Pre-radiotherapy gadolinium enhanced axial T1-weighted MRI scans were used. MRI images were re-sampled, intensity-shifted, and histogram-matched before radiomic extraction by means of two different platforms (PyRadiomics and SOPHiA Radiomics). We adopted LASSO Cox regression models for multivariable analyses by creating radiomic, clinical, and combined models using three survival clinical endpoints (local control, distant progression, and overall survival).
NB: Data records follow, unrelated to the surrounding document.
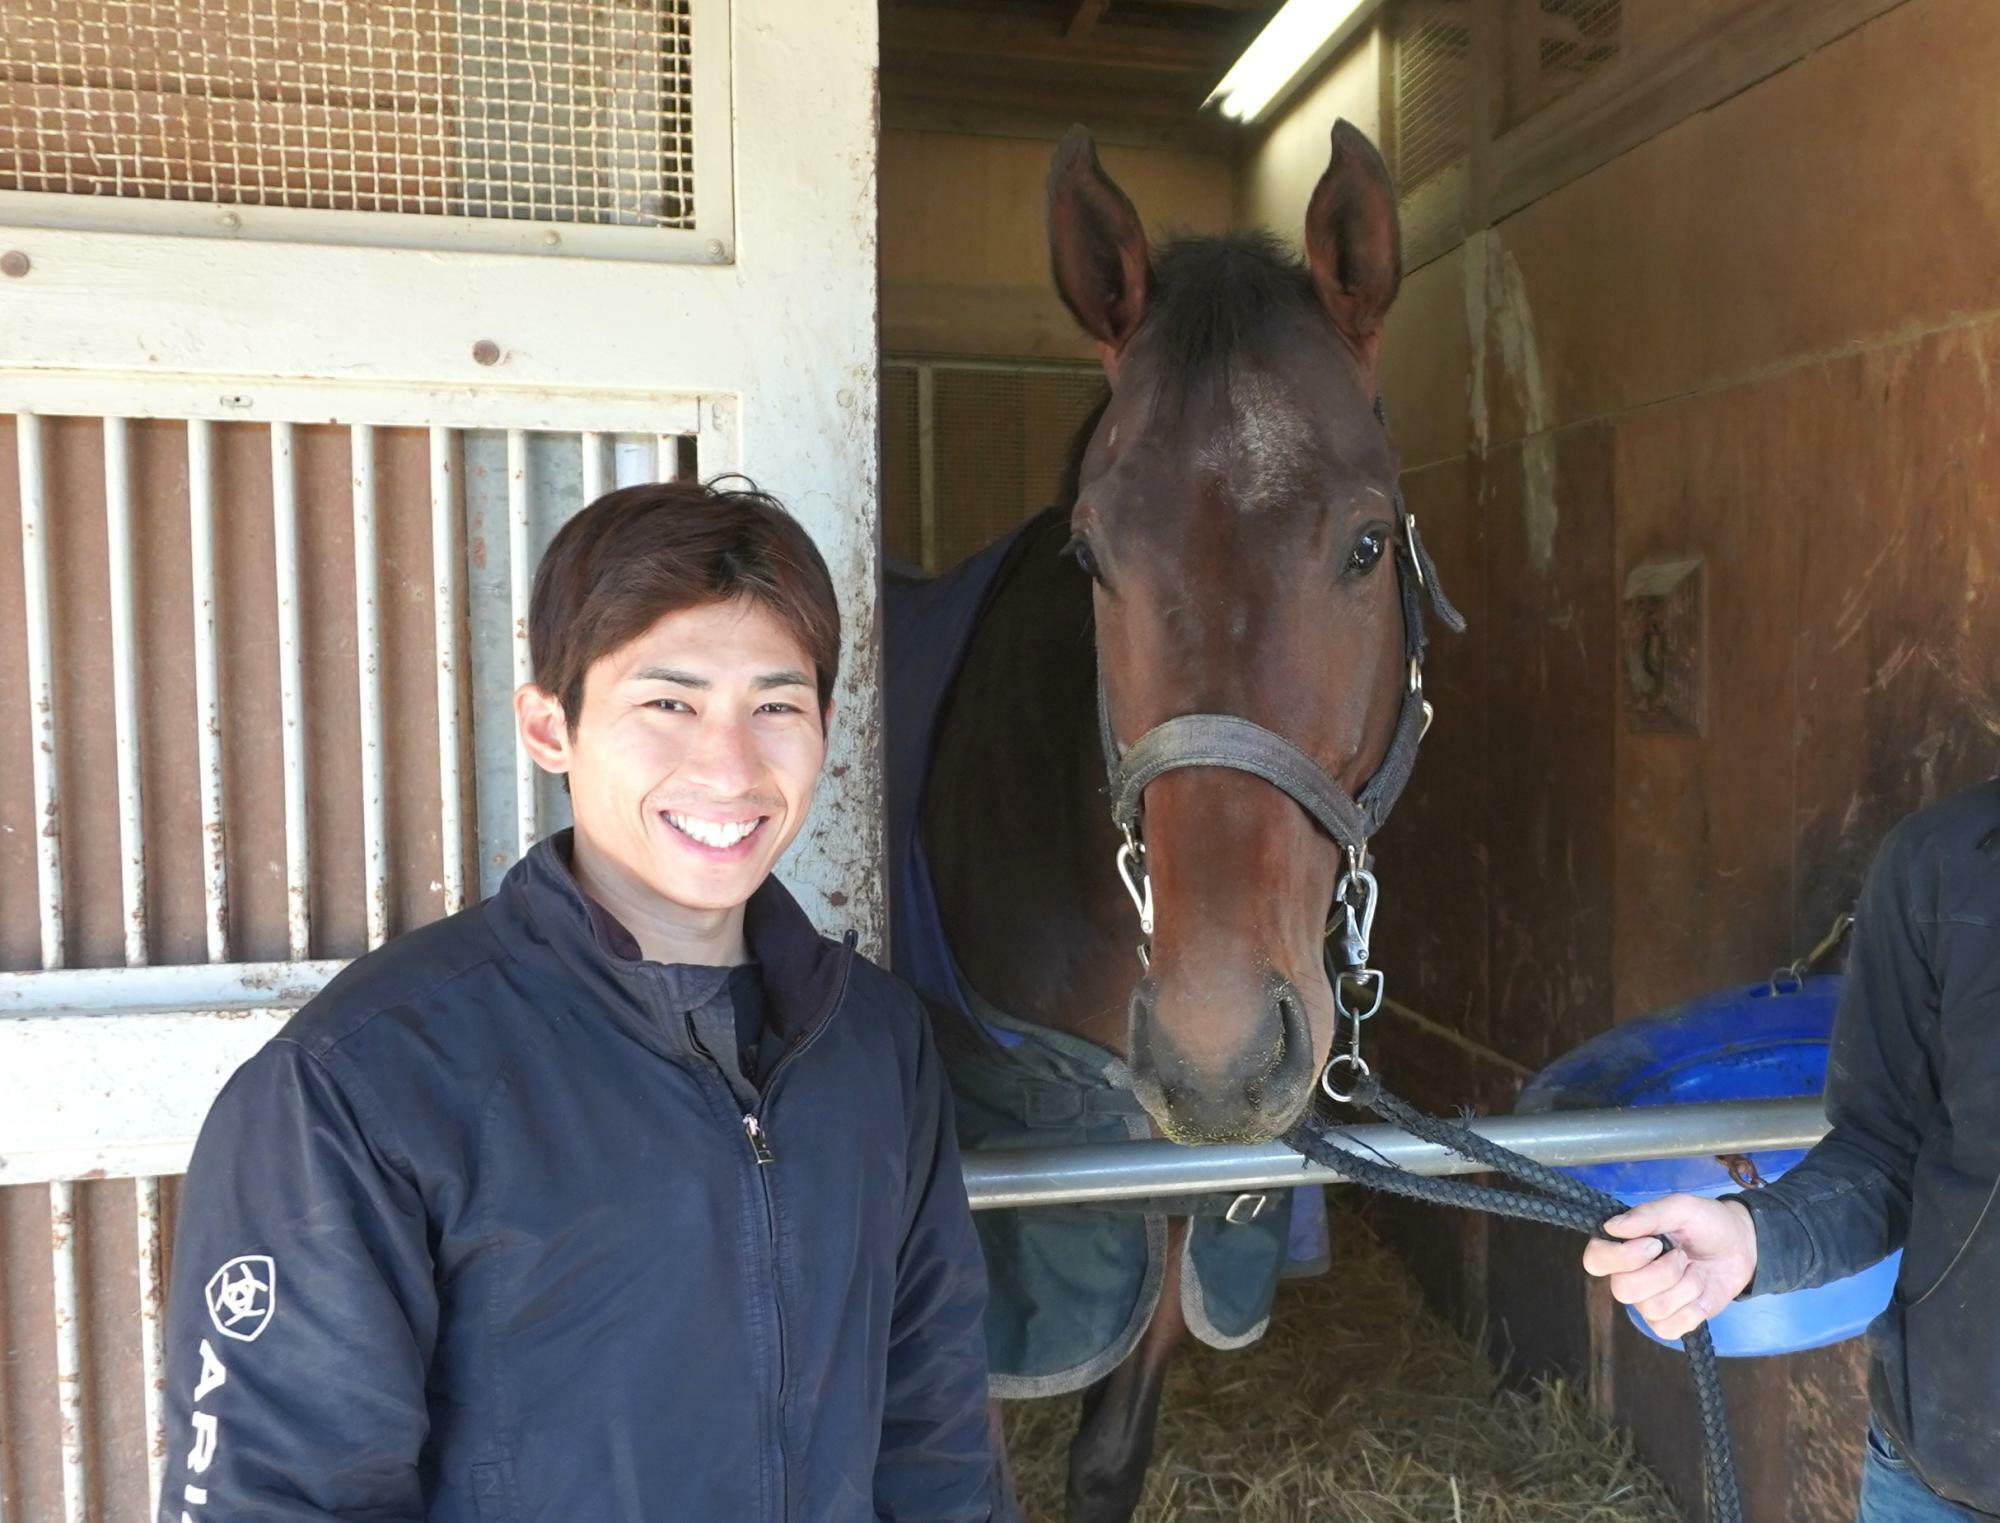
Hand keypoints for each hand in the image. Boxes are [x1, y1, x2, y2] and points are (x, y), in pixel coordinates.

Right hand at [1580, 1195, 1758, 1341]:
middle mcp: (1627, 1275)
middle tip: (1683, 1256)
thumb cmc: (1706, 1223)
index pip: (1595, 1260)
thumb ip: (1647, 1215)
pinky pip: (1668, 1329)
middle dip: (1663, 1274)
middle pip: (1623, 1289)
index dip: (1622, 1257)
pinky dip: (1691, 1312)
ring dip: (1685, 1289)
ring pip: (1651, 1309)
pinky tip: (1700, 1296)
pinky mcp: (1668, 1323)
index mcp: (1622, 1245)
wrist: (1742, 1247)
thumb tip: (1611, 1227)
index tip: (1654, 1245)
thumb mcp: (1681, 1208)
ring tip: (1695, 1272)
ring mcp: (1646, 1302)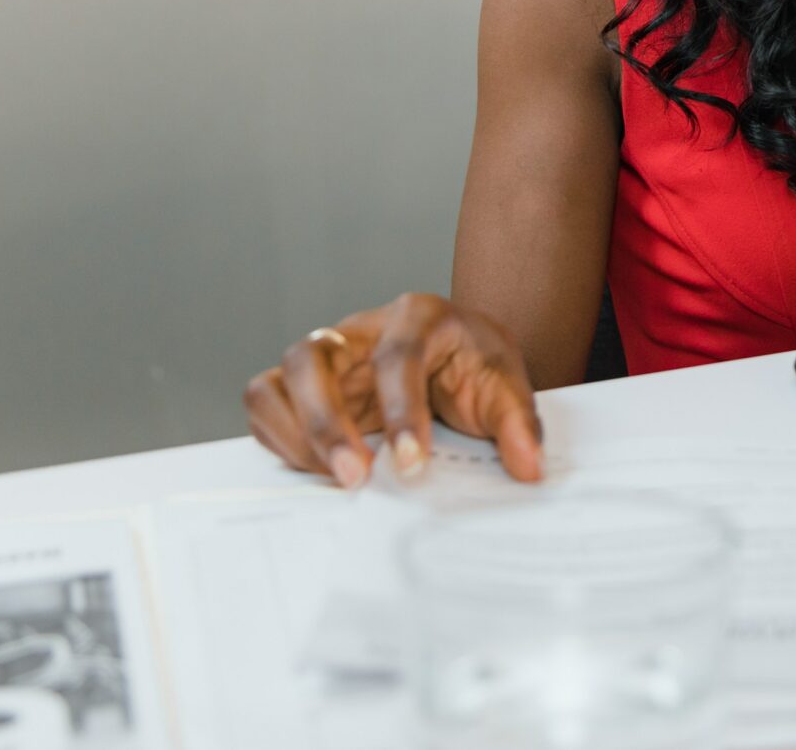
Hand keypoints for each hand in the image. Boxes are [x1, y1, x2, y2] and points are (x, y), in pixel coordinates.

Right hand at [244, 292, 544, 486]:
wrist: (455, 357)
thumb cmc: (472, 364)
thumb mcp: (506, 386)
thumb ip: (518, 424)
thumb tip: (529, 466)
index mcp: (416, 316)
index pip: (397, 355)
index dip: (401, 410)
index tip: (413, 463)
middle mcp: (359, 329)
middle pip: (314, 357)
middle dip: (327, 422)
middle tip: (355, 477)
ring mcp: (325, 356)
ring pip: (277, 378)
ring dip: (296, 434)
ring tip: (334, 480)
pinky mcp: (301, 386)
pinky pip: (267, 405)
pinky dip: (280, 439)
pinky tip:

The statistical analysis was repeated 50 times with different random seeds and the median concordance index was used as performance metric of the models.
We analysed 276 metastases from 148 patients. The use of the two platforms resulted in differences in both the quality and the number of extractable features. That led to mismatches in terms of end-to-end performance, statistical significance of radiomic scores, and clinical covariates found significant in combined models.
This study shed new light on how extracting radiomic features from the same images using two different platforms could yield several discrepancies. That may lead to acute consequences on drawing conclusions, comparing results across the literature, and translating radiomics into clinical practice.